Quinn saw then what he never expected to see in this life: sheer terror in Lana’s eyes.
THIRTY-FIVE
4 HOURS, 6 MINUTES
THE BABY TRIED to walk. But it failed. It toppled over, legs still too weak, coordination lacking. But it wasn’t supposed to try. It shouldn’t even be born, let alone attempting to stand up.
“I’ll carry it,” Drake announced.
“No,” Penny said. “You may need your whip hand free. I will carry it. My powers don’t need me to use my hands.”
Diana could see that Drake was not happy. Not happy at all with Penny. He’d have been happier to see her die. Drake was now trapped with females he couldn’t just beat on or intimidate.
“What do we do with her?” Penny pointed at Diana with utter contempt, curling her lips at Diana’s disheveled appearance. The torn clothing barely put back together. The stains. The wounds. The weakness.
Drake’s dark discontent grew darker still. “The gaiaphage says she has to live.”
Penny snorted. “Why? Is the gaiaphage getting sentimental now that it has a girl’s body?”
“Shut up,” Drake snapped. “It’s just a body. It’s a weapon the master uses. He’s still he. He’s still what he always was.”
“Uh-huh.” Penny smirked.
Drake squatted down in front of Diana. “You’re a mess. You look like roadkill. You even stink. You’re sickening.”
“So kill me,” Diana said, meaning it. Willing him to do it. “Do it, Drake. Big man. Do it.”
Drake sighed theatrically. “Babies need milk. And you’re the cow, Diana. Moo.”
That made him laugh, and Penny, after a hesitation during which Diana saw contempt for Drake in her eyes, joined in. More terrible by far, the baby girl, Diana’s baby, grinned as well, a weird smile revealing pink gums and no teeth.
“Let’s go, cow,” Drake said.
“Are you a moron?” Diana said. “I just had a baby. I can’t—”
They hit her then, both of them, competing to see who could force her to her feet. Drake’s whip hand, Penny’s sick visions. Diana was on her feet, woozy, feeling she should vomit except that her stomach was empty.

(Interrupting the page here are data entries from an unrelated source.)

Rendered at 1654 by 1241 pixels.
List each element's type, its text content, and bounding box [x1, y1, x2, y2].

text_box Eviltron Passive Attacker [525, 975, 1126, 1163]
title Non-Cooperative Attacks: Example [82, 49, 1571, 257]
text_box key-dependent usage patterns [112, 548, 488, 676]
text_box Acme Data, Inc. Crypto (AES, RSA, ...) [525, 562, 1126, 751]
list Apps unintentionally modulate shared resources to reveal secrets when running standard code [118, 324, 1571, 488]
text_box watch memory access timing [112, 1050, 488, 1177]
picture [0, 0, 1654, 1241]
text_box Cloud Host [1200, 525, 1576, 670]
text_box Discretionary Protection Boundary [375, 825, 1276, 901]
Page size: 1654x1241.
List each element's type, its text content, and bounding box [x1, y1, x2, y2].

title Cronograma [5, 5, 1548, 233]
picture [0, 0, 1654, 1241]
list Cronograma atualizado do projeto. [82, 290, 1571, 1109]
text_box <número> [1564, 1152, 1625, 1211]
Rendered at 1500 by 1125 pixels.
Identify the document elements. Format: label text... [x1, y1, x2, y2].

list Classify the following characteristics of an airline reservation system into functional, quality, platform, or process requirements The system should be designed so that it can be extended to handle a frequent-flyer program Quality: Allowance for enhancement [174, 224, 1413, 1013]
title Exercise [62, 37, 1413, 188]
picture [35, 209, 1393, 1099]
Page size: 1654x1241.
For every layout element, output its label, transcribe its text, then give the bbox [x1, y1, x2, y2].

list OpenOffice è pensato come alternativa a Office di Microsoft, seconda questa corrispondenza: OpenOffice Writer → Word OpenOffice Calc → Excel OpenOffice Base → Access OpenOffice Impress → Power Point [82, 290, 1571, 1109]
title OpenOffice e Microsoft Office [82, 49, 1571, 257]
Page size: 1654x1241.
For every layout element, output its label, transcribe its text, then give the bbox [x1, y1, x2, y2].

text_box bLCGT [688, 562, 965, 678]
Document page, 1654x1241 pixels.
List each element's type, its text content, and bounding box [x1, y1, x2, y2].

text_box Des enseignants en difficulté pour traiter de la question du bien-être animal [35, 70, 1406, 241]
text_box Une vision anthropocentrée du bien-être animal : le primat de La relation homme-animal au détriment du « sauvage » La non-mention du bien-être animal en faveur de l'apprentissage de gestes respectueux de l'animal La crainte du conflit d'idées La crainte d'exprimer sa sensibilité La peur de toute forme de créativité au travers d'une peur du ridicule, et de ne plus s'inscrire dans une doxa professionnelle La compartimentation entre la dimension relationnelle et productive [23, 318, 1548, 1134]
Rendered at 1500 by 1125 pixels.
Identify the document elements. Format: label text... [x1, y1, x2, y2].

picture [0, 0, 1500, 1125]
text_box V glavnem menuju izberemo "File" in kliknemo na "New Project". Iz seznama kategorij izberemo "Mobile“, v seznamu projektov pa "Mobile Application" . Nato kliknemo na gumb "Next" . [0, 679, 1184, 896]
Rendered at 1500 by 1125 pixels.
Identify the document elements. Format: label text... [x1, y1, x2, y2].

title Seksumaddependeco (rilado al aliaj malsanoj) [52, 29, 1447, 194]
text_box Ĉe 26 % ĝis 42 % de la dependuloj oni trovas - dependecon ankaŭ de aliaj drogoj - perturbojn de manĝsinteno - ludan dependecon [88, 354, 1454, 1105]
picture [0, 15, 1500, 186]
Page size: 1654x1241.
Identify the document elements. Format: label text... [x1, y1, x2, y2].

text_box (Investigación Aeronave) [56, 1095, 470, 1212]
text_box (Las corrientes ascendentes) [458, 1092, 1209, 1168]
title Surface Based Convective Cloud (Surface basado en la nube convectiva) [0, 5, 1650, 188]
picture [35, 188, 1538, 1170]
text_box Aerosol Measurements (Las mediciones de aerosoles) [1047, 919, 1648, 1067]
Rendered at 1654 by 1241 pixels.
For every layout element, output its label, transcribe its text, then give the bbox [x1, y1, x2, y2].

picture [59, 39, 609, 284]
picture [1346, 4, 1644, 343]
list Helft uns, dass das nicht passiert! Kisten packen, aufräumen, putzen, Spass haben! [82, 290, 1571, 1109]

The greenish glow of the gaiaphage—because not all of the lurid green had flowed onto or into the baby—had faded so that there was almost no light. Within a few feet they found themselves in total blackness.
Diana recalled that there were places where she might throw herself down a crevasse and end her hellish life. If Drake didn’t stop her.
No, not Drake now; now it was Brittney. The sound of her breathing was different from his. Were the emergences coming faster? She dared to hope that Drake was weakening. She dared to hope that he and Penny would go after each other.
Diana relaxed a little. Brittney was as much a tool of the gaiaphage as was Drake, but she lacked Drake’s own personal hate-fueled insanity.
She also, unfortunately, had less knowledge of the path. And she did not intimidate Penny.
“You know what would be creepy, Diana?” Penny asked. “If you were pregnant again. Only this time with, let’s say, a belly full of rats! Hungry rats!”
Diana felt her belly swelling, felt the hundreds of—
“No,” Brittney said calmly. “No. She’s our lord’s mother.”
The illusion, barely begun, ended abruptly.
“Shut up, Brittney,” Penny said. “Maybe I listen to Drake, but I don’t listen to you. You’re nobody.”
Brittney didn’t argue. She just said, “She gave birth to our lord.”